[Rencontre] Anaïs Bouton, journaliste et animatrice chez Paris Première

ANAÏS BOUTON

 

C’est après une longue journée de cours que les étudiants du Master 2 DMC ont pu accueillir le 24 octobre Anaïs Bouton, journaliste et animatrice à Paris Première. Cette aventurière de la télévision française nous a partagé avec nous son parcours étonnant, les métiers qu’elle a faits, les rebondissements de sa carrière, ses questionnements politiques, son rapport aux réseaux sociaux et à l’information à l’ère du numérique triomphant, ainsi que les questions que posent son actuelle émission avec les polémistes Zemmour et Naulleau.

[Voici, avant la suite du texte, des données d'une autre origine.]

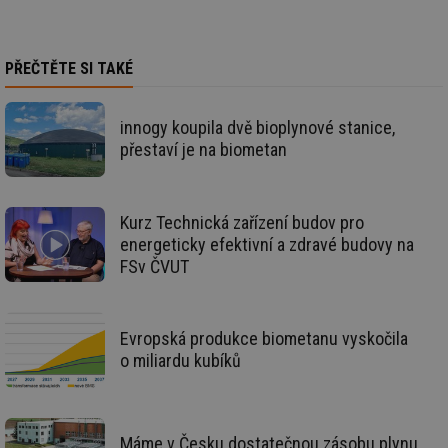
soubory
PŘEČTĚTE SI TAKÉ
Funkční soubory
Nezařazené
soubory
innogy koupila dvě bioplynové stanice,
přestaví je na biometan
Kurz Technická zařízení budov pro
Nezbytně nutné soubory
Výkonové soubory
energeticky efektivní a zdravé budovy na
FSv ČVUT
Soubory cílení
Funkční soubory
Nezařazené soubory
Nezbytně nutné soubory cookie umožňují základní
Evropská produkce biometanu vyskočila
funkce webových stránek, jako je přihlášení
o miliardu kubíků
uživatele a správa účtu. Webové stránky nelze bez
nezbytně nutných souborů cookie správně používat.
Provider
/
Název
Vyprší
Po
Doména
Máme v Česku dostatečnou zásobu plynu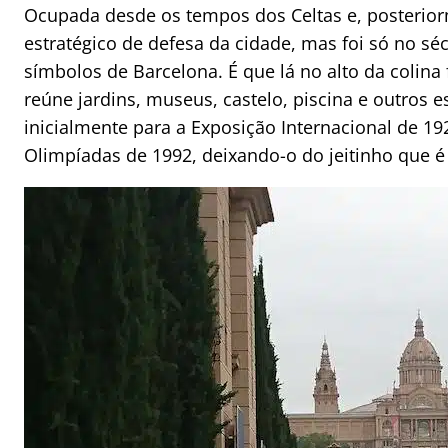
Ocupada desde os tempos dos Celtas e, posterio
estratégico de defesa da cidade, mas foi só no sé
símbolos de Barcelona. É que lá no alto da colin
reúne jardins, museus, castelo, piscina e outros 
inicialmente para a Exposição Internacional de 19
Olimpíadas de 1992, deixando-o do jeitinho que é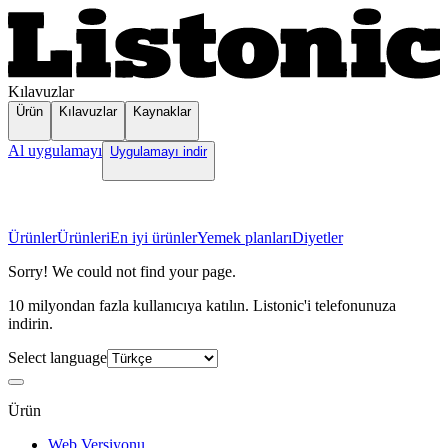
Kılavuzlar
Ürün
Kılavuzlar
Kaynaklar
Al uygulamayı
Uygulamayı indir
Ürünler
Ürünleri
En iyi ürünler
Yemek planları
Diyetler
Sorry! We could not find your page.
10 milyondan fazla kullanıcıya katılın. Listonic'i telefonunuza
indirin.
Select language
Ürün
Web Versiyonu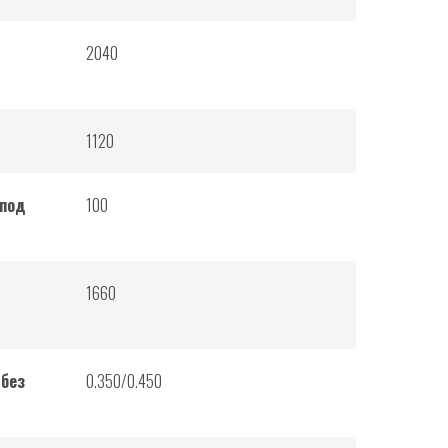
2040
1120
 под
100
1660
/без
0.350/0.450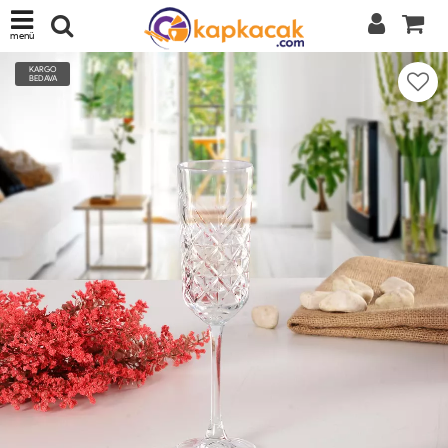
menü
KARGO
BEDAVA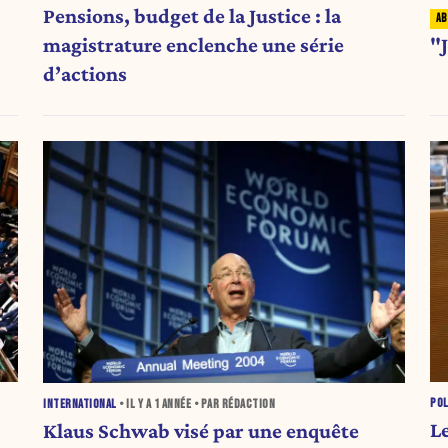
Pensions, budget de la Justice : la
magistrature enclenche une série
"J
d’actions
POL
INTERNATIONAL
• IL Y A
1 ANNÉE
• PAR RÉDACTION
L
Klaus Schwab visé par une enquête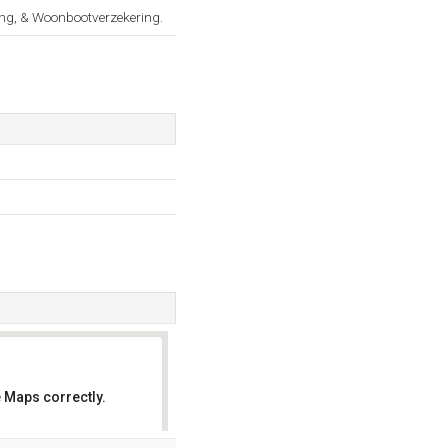
ing, & Woonbootverzekering.
 Maps correctly.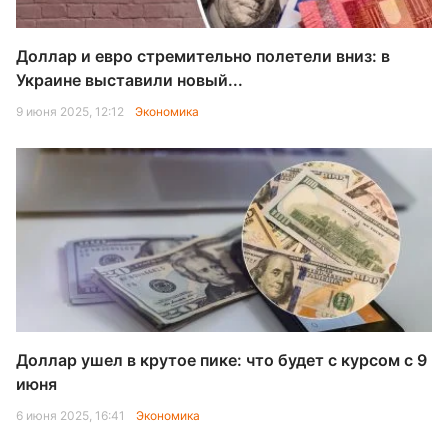
Доллар и евро стремительно полетели вниз: в
Украине выставили новый...
9 июня 2025, 12:12
Экономика
Доллар ушел в крутое пике: что будет с курсом с 9
июня
6 июня 2025, 16:41
Экономика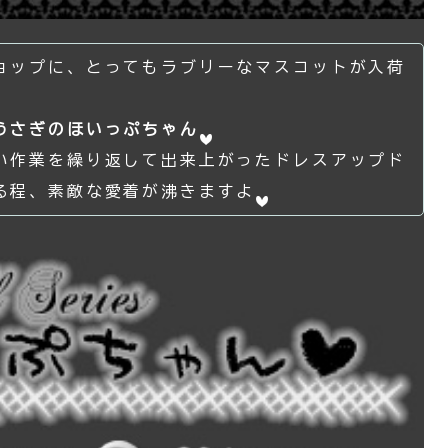
ョップに、とってもラブリーなマスコットが入荷
うさぎのほいっぷちゃん
い作業を繰り返して出来上がったドレスアップド
る程、素敵な愛着が沸きますよ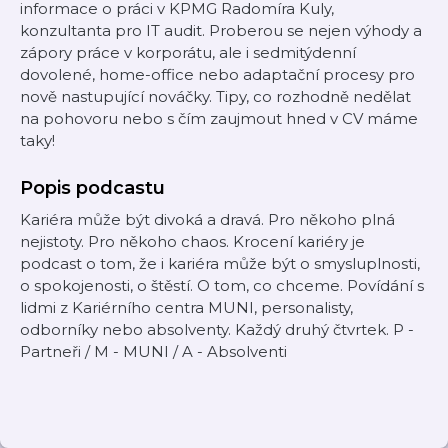
informace o práci v KPMG Radomíra Kuly,
konzultanta pro IT audit. Proberou se nejen výhody a
zápory práce v korporátu, ale i sedmitýdenní
dovolené, home-office nebo adaptační procesy pro
nově nastupující nováčky. Tipy, co rozhodně nedělat
na pohovoru nebo s čím zaujmout hned v CV máme
taky!
Popis podcastu
Kariéra může být divoká a dravá. Pro někoho plná
nejistoty. Pro někoho chaos. Krocení kariéry je
podcast o tom, že i kariéra může být o smysluplnosti,
o spokojenosti, o štěstí. O tom, co chceme. Povídání s
lidmi z Kariérního centra MUNI, personalisty,
odborníky nebo absolventy. Každý druhý čtvrtek. P -
Partneři / M - MUNI / A - Absolventi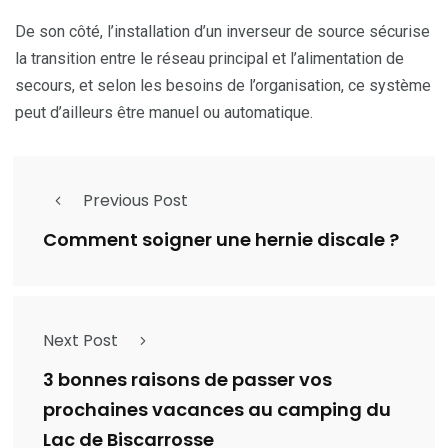
De son côté, l’installation d’un inverseur de source sécurise
la transition entre le réseau principal et l’alimentation de
secours, et selon les besoins de l’organisation, ce système
peut d’ailleurs être manuel ou automatique.
Previous Post
Comment soigner une hernie discale ?
Next Post
3 bonnes raisons de passer vos
prochaines vacances au camping du
Lac de Biscarrosse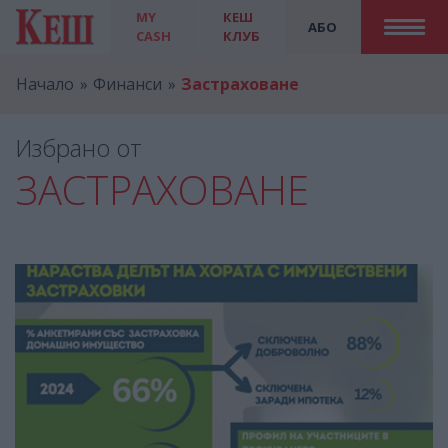
MY
КЕШ
АБО
CASH
КЛУБ
Начало
Финанси
Застраховане
Избрано от
ЗАСТРАХОВАНЕ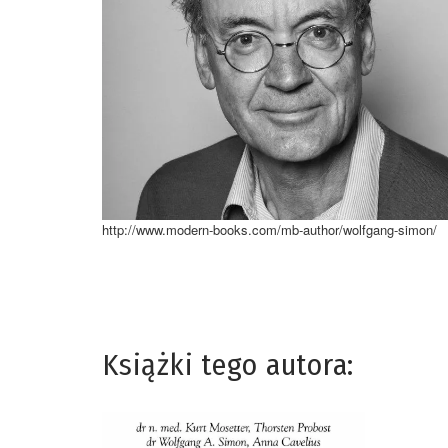
http://www.modern-books.com/mb-author/wolfgang-simon/
Książki tego autora: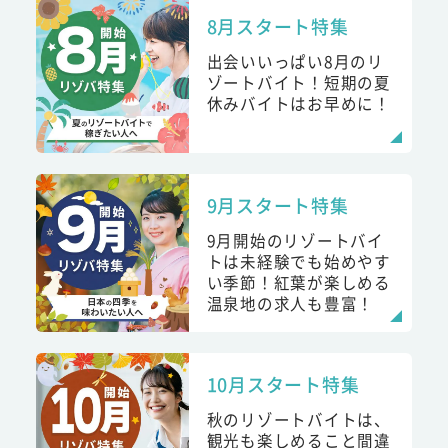
8月スタート特集
出会いいっぱい8月のリ
ゾートバイト！短期の夏
休みバイトはお早めに！
9月スタート特集
9月開始のリゾートバイ
トは未経験でも始めやす
い季節！紅葉が楽しめる
温泉地の求人も豊富！
10月スタート特集
秋のリゾートバイトは、
観光も楽しめること間違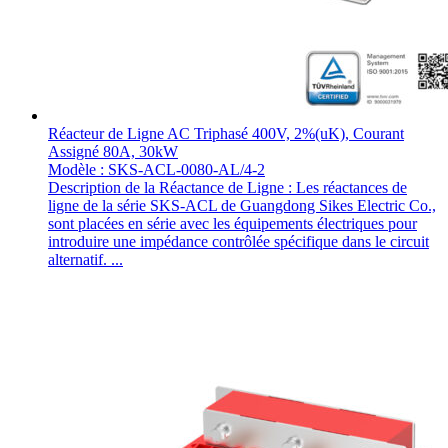
Réacteur de Ligne AC Triphasé 400V, 2%(uK), Courant
Assigné 80A, 30kW
Modèle : SKS-ACL-0080-AL/4-2
Description de la Réactance de Ligne : Les réactances de
ligne de la série SKS-ACL de Guangdong Sikes Electric Co.,
sont placées en série avec les équipements électriques pour
introduire une impédance contrôlée spécifique dans le circuit
alternatif. ...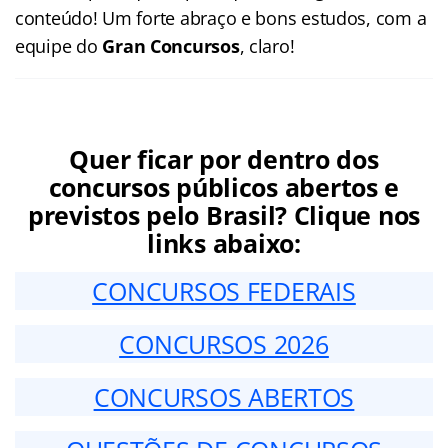
conteúdo! Um forte abraço e bons estudos, com a
equipe do
Gran Concursos
, claro!
Quer ficar por dentro dos
concursos públicos abertos e
previstos pelo Brasil? Clique nos
links abaixo:
CONCURSOS FEDERAIS
CONCURSOS 2026
CONCURSOS ABERTOS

Ce jeudi soir, quand Anaïs Bouton arrive devant les étudiants du master, Alexandre Michelin se rappelle l’étudiante qu’elle avait été il y a plus de vingt ans quand elle postulait à la même formation. C’est l’occasion pour elle d’évoquer son parcours, et surtout son envie d’être journaliste qui est survenue très tôt. En effet, un des éléments déclencheur pour elle est l’élection présidentielle de François Mitterand, alors qu’elle n’avait qu’une dizaine d’années. Quand sa mère l’emmène fêter la victoire du nouveau président avec des amis, journalistes au Nouvel Obs, et que le lendemain, ses grands-parents conservateurs sont inquiets à cause du même évènement, elle se pose des questions sur la politique et voit naître en elle une vocation de journaliste.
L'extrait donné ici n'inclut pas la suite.